- [Input records]
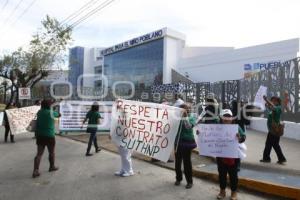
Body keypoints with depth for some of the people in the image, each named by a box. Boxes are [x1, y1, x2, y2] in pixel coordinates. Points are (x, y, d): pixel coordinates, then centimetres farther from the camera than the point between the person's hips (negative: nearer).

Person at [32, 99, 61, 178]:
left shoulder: (39, 112, 1)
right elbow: (59, 115, 7)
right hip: (49, 136, -4)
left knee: (39, 153, 4)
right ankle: (52, 167, 29)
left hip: (40, 135, 4)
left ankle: (35, 171, -4)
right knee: (52, 152, 14)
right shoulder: (51, 112, -10)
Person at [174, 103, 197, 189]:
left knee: (187, 162, 2)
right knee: (177, 161, 11)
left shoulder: (191, 118, -3)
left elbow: (189, 127, -21)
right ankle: (178, 178, 30)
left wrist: (186, 116, -23)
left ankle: (189, 181, 17)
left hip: (187, 142, -3)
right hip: (178, 142, 3)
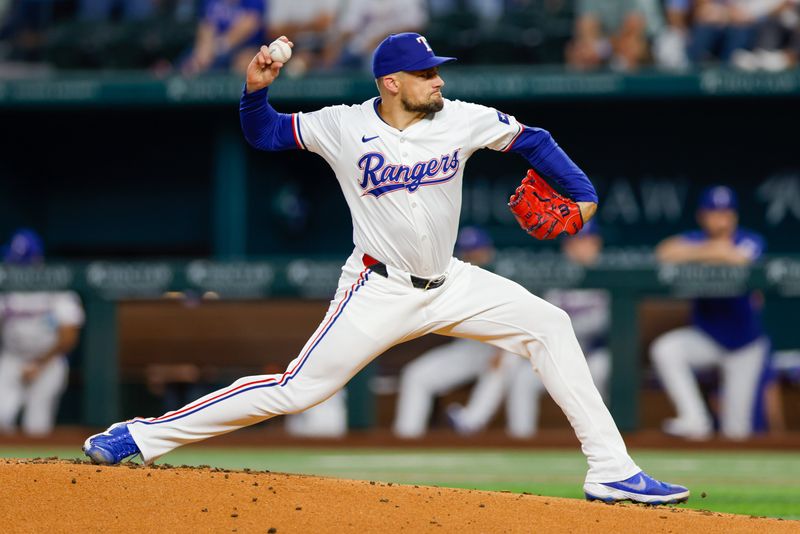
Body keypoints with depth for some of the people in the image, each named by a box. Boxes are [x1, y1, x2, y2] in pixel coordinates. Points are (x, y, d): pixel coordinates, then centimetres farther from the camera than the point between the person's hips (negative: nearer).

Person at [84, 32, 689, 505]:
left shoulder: (462, 120, -5)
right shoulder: (343, 127, -10)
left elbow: (533, 140, 7)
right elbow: (262, 132, 1)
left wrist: (583, 197, -2)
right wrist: (256, 88, -19)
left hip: (451, 285, 4)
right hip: (379, 292, -4)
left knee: (548, 326, -7)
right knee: (298, 390, -10)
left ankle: (610, 469, -4)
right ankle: (144, 436, -2)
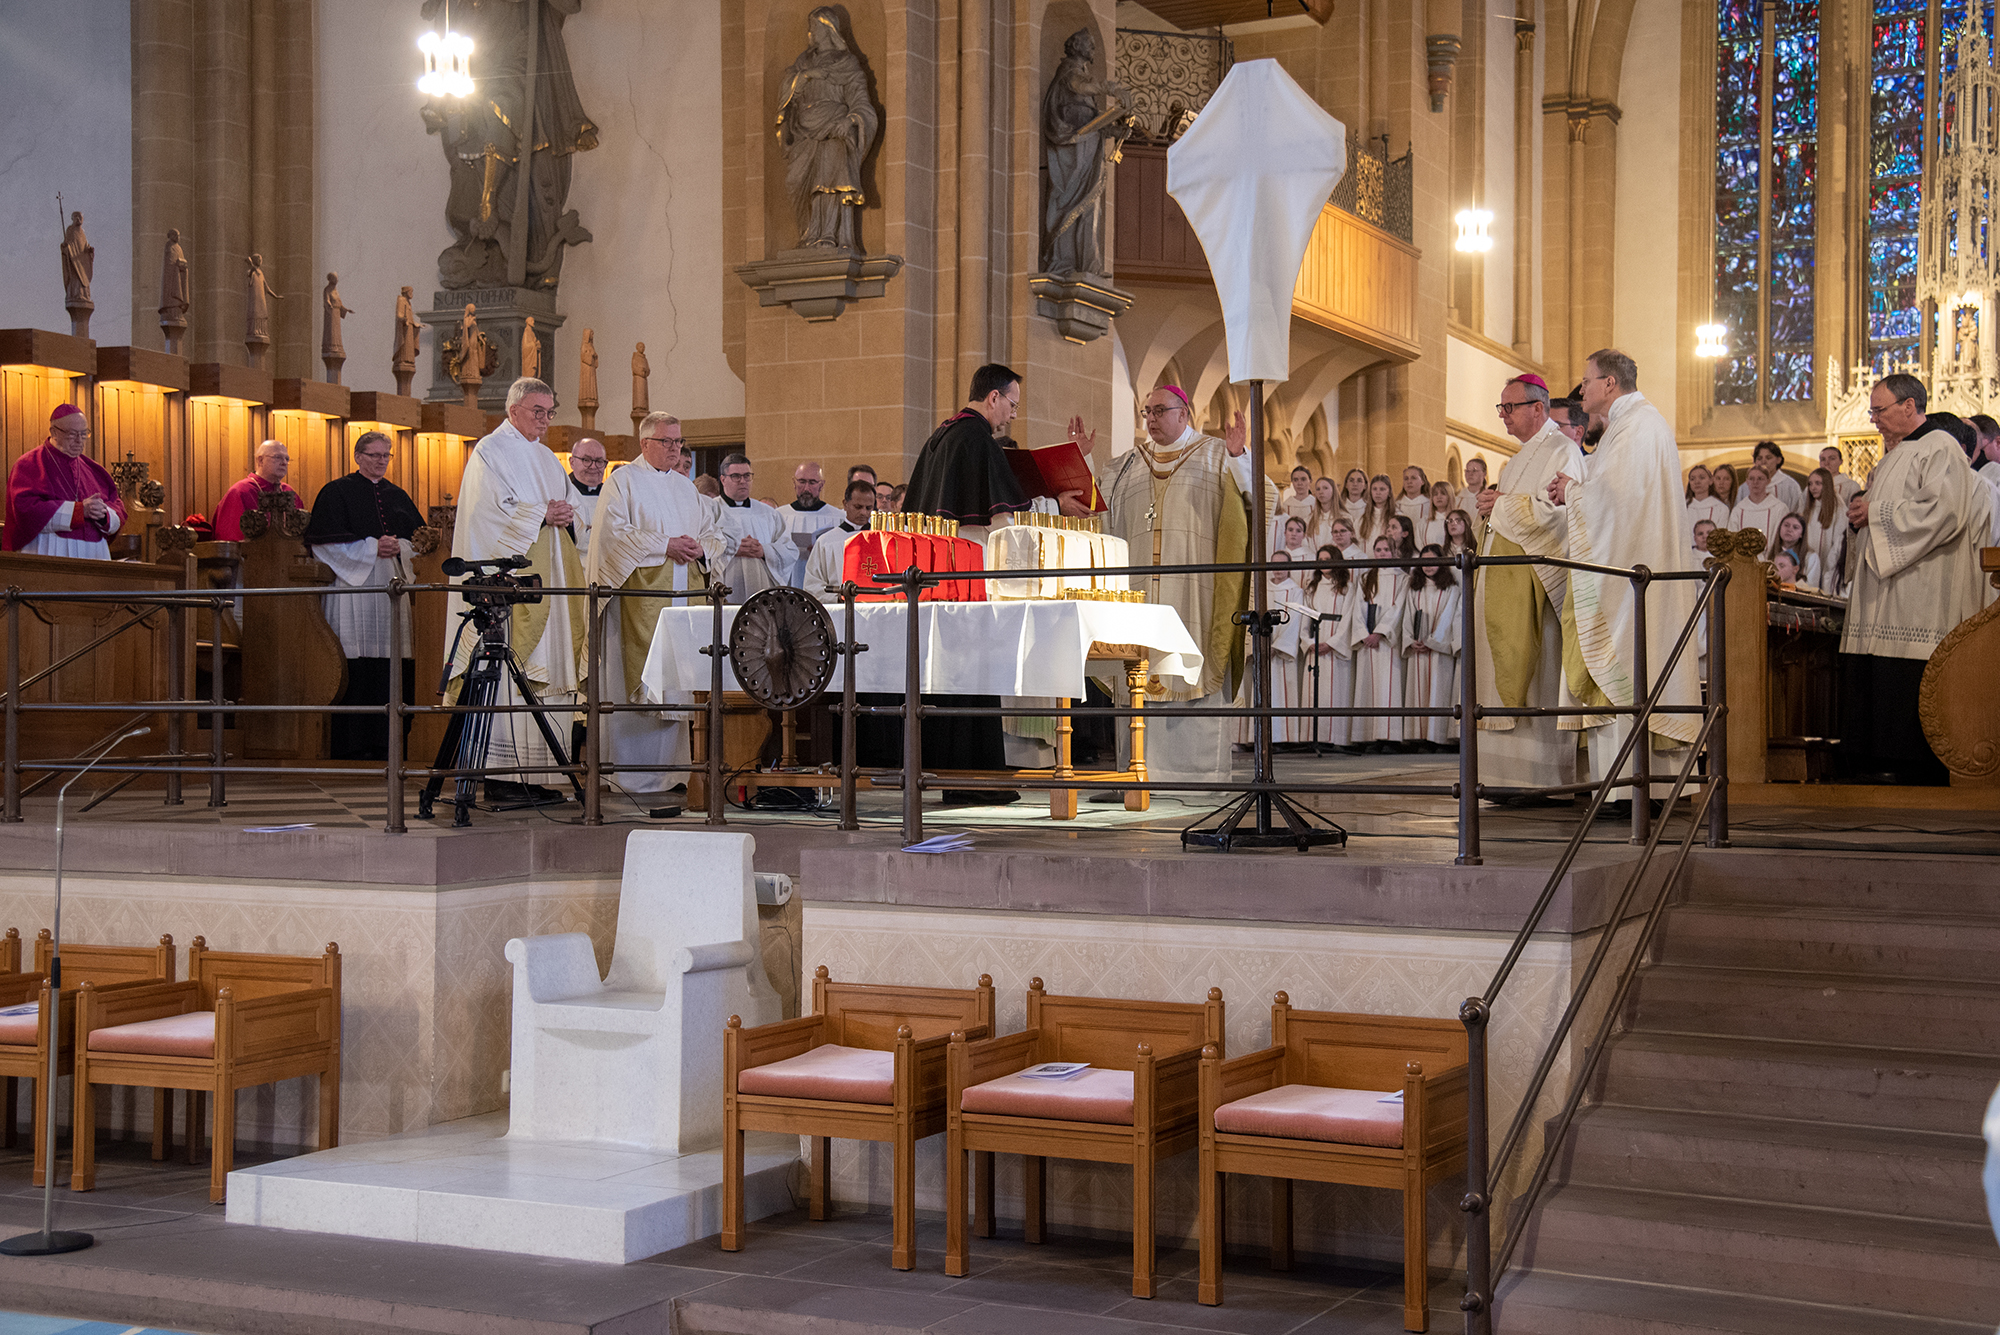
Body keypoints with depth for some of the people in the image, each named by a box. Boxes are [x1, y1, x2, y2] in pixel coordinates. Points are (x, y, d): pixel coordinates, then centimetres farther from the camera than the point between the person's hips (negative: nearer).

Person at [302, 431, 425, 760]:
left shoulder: (398, 496, 19)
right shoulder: (337, 492, 3)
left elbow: (419, 538, 16)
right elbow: (327, 541, -6)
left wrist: (398, 547, -5)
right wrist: (372, 547, -12)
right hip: (352, 583, -5)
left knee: (390, 667, 0)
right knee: (356, 667, -9)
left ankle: (385, 740, 3)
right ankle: (352, 743, -6)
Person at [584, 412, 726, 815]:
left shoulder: (686, 487, 21)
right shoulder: (623, 481, 2)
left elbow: (714, 533, 21)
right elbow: (615, 534, -10)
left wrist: (701, 548, -2)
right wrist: (665, 545, -15)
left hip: (685, 593, 6)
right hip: (642, 594, -6)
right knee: (645, 681, -10)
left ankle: (673, 770, 7)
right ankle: (645, 777, -11)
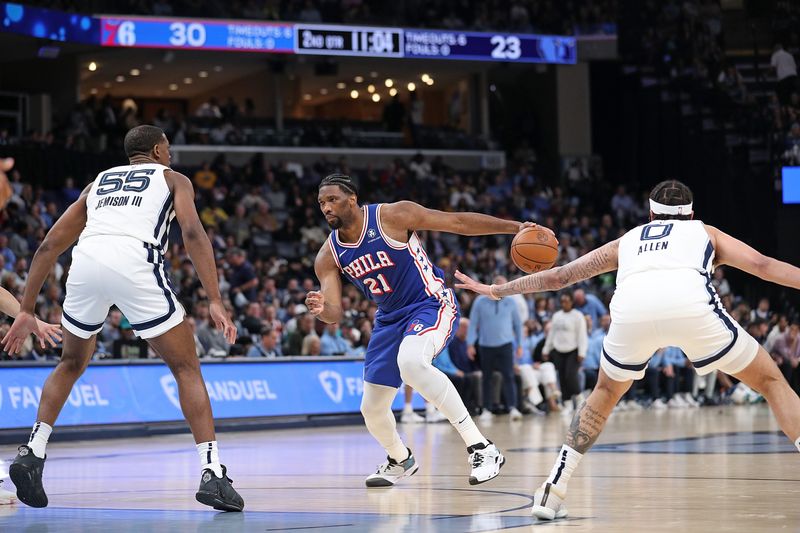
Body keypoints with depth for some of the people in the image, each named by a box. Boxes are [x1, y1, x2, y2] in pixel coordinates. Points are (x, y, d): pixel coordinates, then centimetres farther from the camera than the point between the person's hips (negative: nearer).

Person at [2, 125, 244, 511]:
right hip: (135, 264, -4)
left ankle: (32, 454, 15)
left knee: (71, 364, 28)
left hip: (86, 262, 4)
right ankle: (211, 474, -3)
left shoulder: (97, 183, 35)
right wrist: (215, 302, -1)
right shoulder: (173, 179, 24)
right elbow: (193, 233, 4)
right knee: (186, 369, 9)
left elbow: (49, 246, 29)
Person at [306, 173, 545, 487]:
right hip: (390, 319, 7)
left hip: (431, 305, -7)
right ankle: (400, 461, 43)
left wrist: (515, 227, -16)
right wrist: (321, 310, -33)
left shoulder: (392, 216, -17)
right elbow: (335, 313, -7)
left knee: (410, 362, -38)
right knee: (372, 409, 7)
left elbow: (457, 222, -13)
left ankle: (481, 449, -37)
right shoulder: (329, 256, -4)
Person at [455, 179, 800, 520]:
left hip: (632, 311, 2)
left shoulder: (628, 240, 39)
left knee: (606, 393, 30)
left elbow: (558, 276, 44)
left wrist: (498, 291, 56)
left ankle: (553, 490, 24)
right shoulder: (706, 233, 35)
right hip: (691, 305, -2)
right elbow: (763, 265, 20)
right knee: (771, 381, 14)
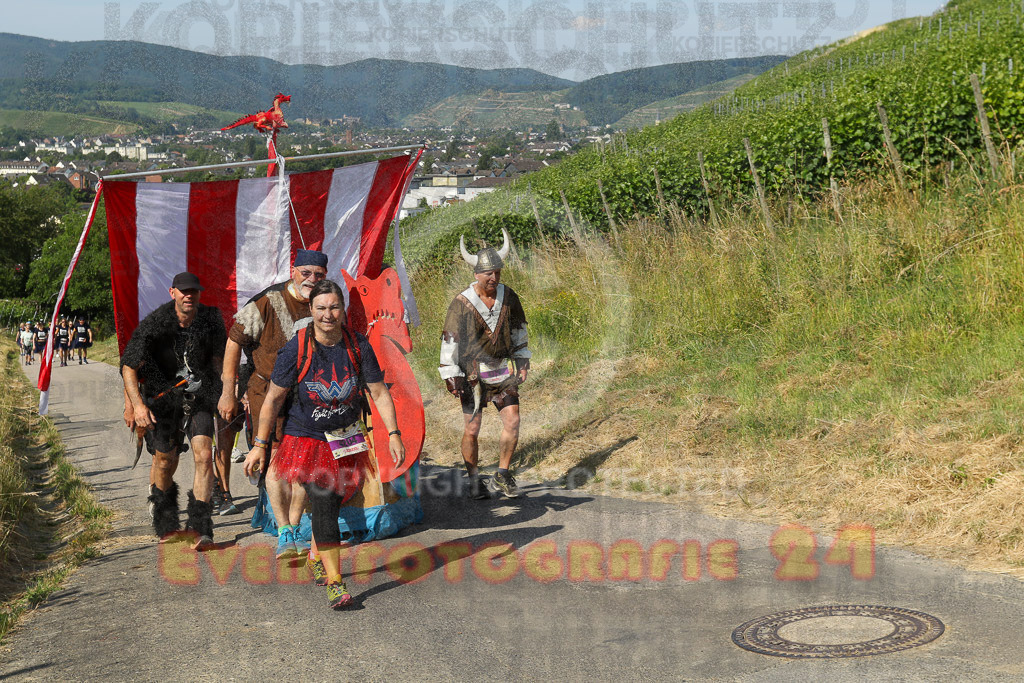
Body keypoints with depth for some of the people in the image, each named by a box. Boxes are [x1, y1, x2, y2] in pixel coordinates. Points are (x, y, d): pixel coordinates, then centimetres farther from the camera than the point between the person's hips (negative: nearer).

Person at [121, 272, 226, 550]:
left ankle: (200, 529, -13)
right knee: (165, 461, 10)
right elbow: (129, 365, -16)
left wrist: (219, 391, 14)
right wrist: (136, 404, -25)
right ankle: (166, 525, 34)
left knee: (204, 456, -16)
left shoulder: (211, 320, -8)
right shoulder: (155, 324, -17)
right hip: (162, 395, -1)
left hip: (198, 396, 1)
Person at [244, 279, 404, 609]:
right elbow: (273, 398, -7)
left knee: (332, 503, 11)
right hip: (307, 439, -3)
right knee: (322, 505, -13)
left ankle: (317, 557, 38)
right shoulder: (297, 348, -13)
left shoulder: (358, 346, -6)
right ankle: (334, 583, -10)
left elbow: (379, 393, -1)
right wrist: (259, 445, -7)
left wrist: (393, 434, -10)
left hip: (346, 440, 3)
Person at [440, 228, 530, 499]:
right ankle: (475, 480, 15)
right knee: (471, 430, -1)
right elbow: (449, 339, -9)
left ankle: (503, 474, 13)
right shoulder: (462, 303, -13)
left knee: (512, 421, -4)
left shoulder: (508, 296, 0)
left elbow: (518, 328, 14)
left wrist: (522, 360, 14)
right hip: (473, 373, -3)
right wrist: (450, 376, -10)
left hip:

- [Your task] Reproduce the records above exactly, leaving out every picture they contain.

- [Response area]
Body keypoints with depth for some of the people in the image, each named by a box. Boxes are [x1, y1, x2, y2] in pixel coordinates. Points are (x, y, d): pixel coordinates, then centimetres farther from the camera than the point between the person's hips (negative: nearer).

Person at [32, 99, 61, 178]:
left shoulder: (39, 112, 1)
right elbow: (59, 115, 7)
right hip: (49, 136, -4)
left knee: (39, 153, 4)
right ankle: (52, 167, 29)
left hip: (40, 135, 4)
left ankle: (35, 171, -4)
right knee: (52, 152, 14)
right shoulder: (51, 112, -10)
Person at [174, 103, 197, 189]:
left knee: (187, 162, 2)
right knee: (177, 161, 11)
left shoulder: (191, 118, -3)
left elbow: (189, 127, -21)
right ankle: (178, 178, 30)
left wrist: (186, 116, -23)
left ankle: (189, 181, 17)
left hip: (187, 142, -3)
right hip: (178, 142, 3)
Body keypoints with depth for some of the people in the image, each named by a box. Boxes are [x1, y1, x2, y2] in pixel coordinates. Points are (x, y, d): pixel coordinates, then centimetres farther from the camera than the point between the person's hips (negative: nearer).

Person at [84, 32, 689, 505]:
left shoulder: (462, 120, -5)
right shoulder: (343, 127, -10)
left elbow: (533, 140, 7)
right elbow: (262, 132, 1)
left wrist: (583, 197, -2)
right wrist: (256, 88, -19)
left hip: (451, 285, 4)
right hip: (379, 292, -4)
left knee: (548, 326, -7)
right knee: (298, 390, -10)
left ankle: (610, 469, -4)
right ankle: (144, 436, -2)
Body keypoints with depth for some of the people in the image, each named by a box. Boxes are [x1, y1, x2, y2] in pixel coordinates. Points are (x, y, d): pixel coordinates, then centimetres farther from the camera than the point between the person's hips (negative: nearer).

Person at [302, 431, 425, 760]:
left shoulder: (398, 496, 19)
right shoulder: (337, 492, 3)
left elbow: (419, 538, 16)
right elbow: (327, 541, -6)
left wrist: (398, 547, -5)
right wrist: (372, 547, -12)
right hip: (352, 583, -5)
left knee: (390, 667, 0)
right knee: (356, 667, -9)
left ankle: (385, 740, 3)
right ankle: (352, 743, -6)
Person at [584, 412, 726, 815]:
left shoulder: (686, 487, 21)
right shoulder: (623, 481, 2)
left elbow: (714, 533, 21)
right elbow: (615, 534, -10)
left wrist: (701, 548, -2)
right wrist: (665, 545, -15)
left hip: (685, 593, 6)
right hip: (642, 594, -6)
right knee: (645, 681, -10)
left ankle: (673, 770, 7)
right ankle: (645, 777, -11)
Body keypoints with depth for some of the people in the image, each named by a box. Boxes are [x1, y1, x2, y2] in pixel coordinates. Points are (x, y, d): pixel coordinates, then centimetres farther from the camera than the point between the person's hips (negative: nearer).

Person at [2, 125, 244, 511]:
right hip: (135, 264, -4)
left ankle: (32, 454, 15)
left knee: (71, 364, 28)
left hip: (86, 262, 4)
right ankle: (211, 474, -3)
left shoulder: (97, 183, 35)
right wrist: (215, 302, -1)
right shoulder: (173, 179, 24)
right elbow: (193, 233, 4)
right knee: (186, 369, 9)
left elbow: (49, 246, 29)
Person at [306, 173, 545, 487]:
right hip: (390, 319, 7)
left hip: (431, 305, -7)
right ankle: (400, 461, 43)
left wrist: (515, 227, -16)
right wrist: (321, 310, -33)
left shoulder: (392, 216, -17)
right elbow: (335, 313, -7)
left knee: (410, 362, -38)
right knee: (372, 409, 7)
left elbow: (457, 222, -13)
left ankle: (481, 449, -37)
right shoulder: (329, 256, -4)
Person at [455, 179, 800, 520]:
left hip: (632, 311, 2)
left shoulder: (628, 240, 39)
left knee: (606, 393, 30)
left elbow: (558, 276, 44)
left wrist: (498, 291, 56)
left ankle: (553, 490, 24)
right shoulder: (706, 233, 35)
right hip: (691, 305, -2)
right elbow: (763, 265, 20)
right knee: (771, 381, 14)
Body keypoints with depth for some of the people in the image, each named by a box. Boxes are [x1, y1, x2, y2] in pixel coordinates. Points are (x, y, d): pixel coordinates, then centimetres farther from the camera than the point between the person's hips (negative: nearer).

Person at [121, 272, 226, 550]:
left ankle: (200, 529, -13)
right knee: (165, 461, 10)
right elbow: (129, 365, -16)
left wrist: (219, 391, 14)
right wrist: (136, 404, -25)
right ankle: (166, 525, 34)
left knee: (204, 456, -16)
left shoulder: (211, 320, -8)
right shoulder: (155, 324, -17)
right hip: (162, 395, -1)
left hip: (198, 396, 1)
Person at [244, 279, 404, 609]:
right elbow: (273, 398, -7)
left knee: (332, 503, 11)
right hip: (307, 439, -3)
right knee: (322, 505, -13)
left ankle: (317, 557, 38)
right shoulder: (297, 348, -13)
left shoulder: (358, 346, -6)
right ankle: (334, 583, -10)
left elbow: (379, 393, -1)
right wrist: (259, 445, -7)
left wrist: (393, 434, -10)
left hip: (346, 440, 3)
Person at [440, 228, 530, 499]:
right ankle: (475, 480, 15)
right knee: (471, 430, -1)
right elbow: (449, 339, -9)
left ankle: (503, 474, 13)
right shoulder: (462, 303, -13)
left knee: (512, 421, -4)
left shoulder: (508, 296, 0)
left elbow: (518, 328, 14)
left wrist: (522, 360, 14)
right hip: (473, 373, -3)
right wrist: (450, 376, -10)
left hip:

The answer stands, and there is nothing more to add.